(Collected data entries)
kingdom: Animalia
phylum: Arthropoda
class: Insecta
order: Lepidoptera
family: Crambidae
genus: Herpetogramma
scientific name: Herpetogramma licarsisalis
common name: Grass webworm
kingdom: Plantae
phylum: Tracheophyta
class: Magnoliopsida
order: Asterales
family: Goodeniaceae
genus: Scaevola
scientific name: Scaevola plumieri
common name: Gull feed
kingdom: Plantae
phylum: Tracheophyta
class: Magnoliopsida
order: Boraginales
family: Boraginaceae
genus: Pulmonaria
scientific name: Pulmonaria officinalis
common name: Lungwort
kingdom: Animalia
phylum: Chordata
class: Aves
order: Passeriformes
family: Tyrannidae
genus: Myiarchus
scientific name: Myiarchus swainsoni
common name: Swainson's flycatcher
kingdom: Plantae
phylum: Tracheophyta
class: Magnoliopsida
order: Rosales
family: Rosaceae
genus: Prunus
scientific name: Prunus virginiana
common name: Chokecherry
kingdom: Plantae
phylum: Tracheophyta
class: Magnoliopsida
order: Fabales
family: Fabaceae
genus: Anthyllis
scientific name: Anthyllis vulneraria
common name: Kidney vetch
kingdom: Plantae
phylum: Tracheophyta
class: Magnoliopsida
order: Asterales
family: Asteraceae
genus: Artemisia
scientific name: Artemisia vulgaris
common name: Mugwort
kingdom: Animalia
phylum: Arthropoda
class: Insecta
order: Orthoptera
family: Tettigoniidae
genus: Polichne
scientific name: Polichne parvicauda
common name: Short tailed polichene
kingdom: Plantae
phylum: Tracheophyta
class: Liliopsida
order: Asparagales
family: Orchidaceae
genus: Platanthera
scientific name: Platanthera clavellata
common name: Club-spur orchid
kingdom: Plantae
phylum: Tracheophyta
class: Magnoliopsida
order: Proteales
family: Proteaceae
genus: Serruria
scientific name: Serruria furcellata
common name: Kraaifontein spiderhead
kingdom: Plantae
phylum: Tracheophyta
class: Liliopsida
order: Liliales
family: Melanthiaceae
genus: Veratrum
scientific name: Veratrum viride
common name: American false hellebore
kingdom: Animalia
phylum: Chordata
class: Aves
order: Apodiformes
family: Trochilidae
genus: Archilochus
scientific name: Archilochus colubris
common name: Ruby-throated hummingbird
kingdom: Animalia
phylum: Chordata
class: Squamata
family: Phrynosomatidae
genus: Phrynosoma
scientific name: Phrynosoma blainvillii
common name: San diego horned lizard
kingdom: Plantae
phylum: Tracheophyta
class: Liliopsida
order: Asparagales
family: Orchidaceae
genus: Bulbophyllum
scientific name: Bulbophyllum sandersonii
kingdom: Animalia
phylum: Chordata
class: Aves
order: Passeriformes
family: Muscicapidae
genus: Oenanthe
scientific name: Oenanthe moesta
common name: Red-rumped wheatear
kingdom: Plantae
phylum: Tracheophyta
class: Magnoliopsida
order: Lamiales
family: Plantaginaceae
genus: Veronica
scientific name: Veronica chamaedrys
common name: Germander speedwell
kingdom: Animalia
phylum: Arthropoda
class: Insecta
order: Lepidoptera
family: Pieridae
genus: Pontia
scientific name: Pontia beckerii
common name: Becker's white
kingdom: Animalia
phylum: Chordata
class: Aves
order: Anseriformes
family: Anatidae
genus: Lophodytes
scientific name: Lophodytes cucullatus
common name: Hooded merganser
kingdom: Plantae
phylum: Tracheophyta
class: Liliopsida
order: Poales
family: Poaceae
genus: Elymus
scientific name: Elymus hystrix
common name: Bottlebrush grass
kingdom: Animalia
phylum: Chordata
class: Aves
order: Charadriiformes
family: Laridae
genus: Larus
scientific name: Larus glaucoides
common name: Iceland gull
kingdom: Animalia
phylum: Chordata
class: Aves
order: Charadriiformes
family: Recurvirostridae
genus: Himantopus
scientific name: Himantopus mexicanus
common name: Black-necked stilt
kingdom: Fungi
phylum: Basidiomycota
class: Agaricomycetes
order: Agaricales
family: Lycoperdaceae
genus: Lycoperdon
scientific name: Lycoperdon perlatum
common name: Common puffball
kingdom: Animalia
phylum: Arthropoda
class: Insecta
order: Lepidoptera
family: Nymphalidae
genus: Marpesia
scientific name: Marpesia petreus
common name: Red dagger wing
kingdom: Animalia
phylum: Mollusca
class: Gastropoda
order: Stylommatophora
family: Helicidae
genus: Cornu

SET TASK. Copy the lines word for word, starting at the beginning of the records and ending with the line that contains "order: Boraginales".

TASK OUTPUT.
kingdom: Animalia
phylum: Arthropoda
class: Insecta
order: Lepidoptera
family: Crambidae
genus: Herpetogramma
scientific name: Herpetogramma licarsisalis
common name: Grass webworm
kingdom: Plantae
phylum: Tracheophyta
class: Magnoliopsida
order: Asterales
family: Goodeniaceae
genus: Scaevola
scientific name: Scaevola plumieri
common name: Gull feed
kingdom: Plantae
phylum: Tracheophyta
class: Magnoliopsida
order: Boraginales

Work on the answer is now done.